As of my knowledge those two headers should solve but check  out if you have to block/unset any other headers by enabling debug logging in Apache #1

 

 

Avatar

Employee Advisor

There is an internal "loop detection" built-in into the dispatcher; the dispatcher adds a special header, when it forwards a request to AEM. If the dispatcher receives a request with this special header, it complains and will not forward the request anymore, because it assumes a loop.

You can disable that feature if you add the Apache directive

DispatcherUseServerNameInVia 0

to the httpd configuration of 2 (Third Party).

Avatar

Employee Advisor
Seems I was wrong (and that this feature has been removed some time ago). In that case you have to use mod_header to rewrite the Via: Header. (as suggested by the others). Sorry!

Avatar

Level 3

@Jörg_Hoh This did not work for me. I checked it twice.

I am using Apache 2.4.29 on Ubuntu 18.x for server #2 and Apache 2.4.28 on RHEL 7.5 for server #1.

DispatcherUseServerNameInVia 0

I could still see the similar exceptions as before complaining about declining the call as the request is already served by Dispatcher.
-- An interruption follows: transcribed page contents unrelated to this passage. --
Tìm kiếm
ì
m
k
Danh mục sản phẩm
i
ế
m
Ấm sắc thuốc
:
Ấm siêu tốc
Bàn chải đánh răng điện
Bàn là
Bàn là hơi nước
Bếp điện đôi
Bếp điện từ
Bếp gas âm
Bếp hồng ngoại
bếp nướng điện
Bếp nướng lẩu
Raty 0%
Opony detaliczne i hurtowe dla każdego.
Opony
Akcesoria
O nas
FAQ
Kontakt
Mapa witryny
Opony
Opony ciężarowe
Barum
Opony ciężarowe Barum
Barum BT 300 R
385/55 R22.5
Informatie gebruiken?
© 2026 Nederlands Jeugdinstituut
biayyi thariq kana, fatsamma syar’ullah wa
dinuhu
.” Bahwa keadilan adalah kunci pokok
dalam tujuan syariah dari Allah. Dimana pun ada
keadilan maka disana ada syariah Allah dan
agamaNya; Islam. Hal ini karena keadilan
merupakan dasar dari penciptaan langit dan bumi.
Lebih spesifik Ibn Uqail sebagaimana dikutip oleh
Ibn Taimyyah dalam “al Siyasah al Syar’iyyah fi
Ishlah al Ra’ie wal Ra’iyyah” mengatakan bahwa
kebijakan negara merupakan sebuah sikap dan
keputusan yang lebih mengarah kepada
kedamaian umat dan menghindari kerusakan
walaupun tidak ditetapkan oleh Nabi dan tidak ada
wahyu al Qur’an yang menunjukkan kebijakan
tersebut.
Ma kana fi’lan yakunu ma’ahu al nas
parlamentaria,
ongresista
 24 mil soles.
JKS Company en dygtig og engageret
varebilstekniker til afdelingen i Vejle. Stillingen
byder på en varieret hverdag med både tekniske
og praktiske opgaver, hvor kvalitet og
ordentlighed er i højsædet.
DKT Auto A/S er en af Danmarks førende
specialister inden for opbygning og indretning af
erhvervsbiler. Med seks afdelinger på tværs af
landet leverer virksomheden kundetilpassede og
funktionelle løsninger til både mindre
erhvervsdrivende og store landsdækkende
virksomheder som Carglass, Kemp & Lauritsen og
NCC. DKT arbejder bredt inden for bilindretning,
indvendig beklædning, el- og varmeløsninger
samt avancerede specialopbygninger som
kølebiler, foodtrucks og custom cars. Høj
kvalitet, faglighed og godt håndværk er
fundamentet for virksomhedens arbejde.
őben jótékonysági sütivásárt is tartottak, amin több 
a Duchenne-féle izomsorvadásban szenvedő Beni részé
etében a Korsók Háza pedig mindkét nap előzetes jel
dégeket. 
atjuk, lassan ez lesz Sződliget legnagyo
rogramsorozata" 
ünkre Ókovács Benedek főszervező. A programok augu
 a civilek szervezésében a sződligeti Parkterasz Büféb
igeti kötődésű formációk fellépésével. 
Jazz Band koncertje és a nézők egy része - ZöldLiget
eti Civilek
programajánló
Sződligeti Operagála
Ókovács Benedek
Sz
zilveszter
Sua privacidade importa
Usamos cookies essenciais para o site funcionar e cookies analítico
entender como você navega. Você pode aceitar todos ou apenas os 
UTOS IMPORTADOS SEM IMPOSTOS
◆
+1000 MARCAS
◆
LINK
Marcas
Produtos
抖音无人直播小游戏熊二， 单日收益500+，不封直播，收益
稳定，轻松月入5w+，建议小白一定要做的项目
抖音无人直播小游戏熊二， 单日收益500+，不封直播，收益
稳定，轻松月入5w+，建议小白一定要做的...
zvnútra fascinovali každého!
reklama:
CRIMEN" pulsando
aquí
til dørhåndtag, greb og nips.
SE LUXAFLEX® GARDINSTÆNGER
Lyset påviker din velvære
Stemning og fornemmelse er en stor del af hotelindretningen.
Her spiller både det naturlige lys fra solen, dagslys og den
I could find any Adobe documentation on this.

 

@Shashi_Mulugu This worked just perfect!

RequestHeader unset via
RequestHeader unset server-agent

I would like to see if there is a standard flag provided by Adobe, otherwise, this solves what I wanted. Thank you so much.

Avatar

Employee Advisor
That's exactly the way how I solved the same issue 10 years ago, and I saw that it has been made configurable afterwards. But somehow it went missing ... Glad it works.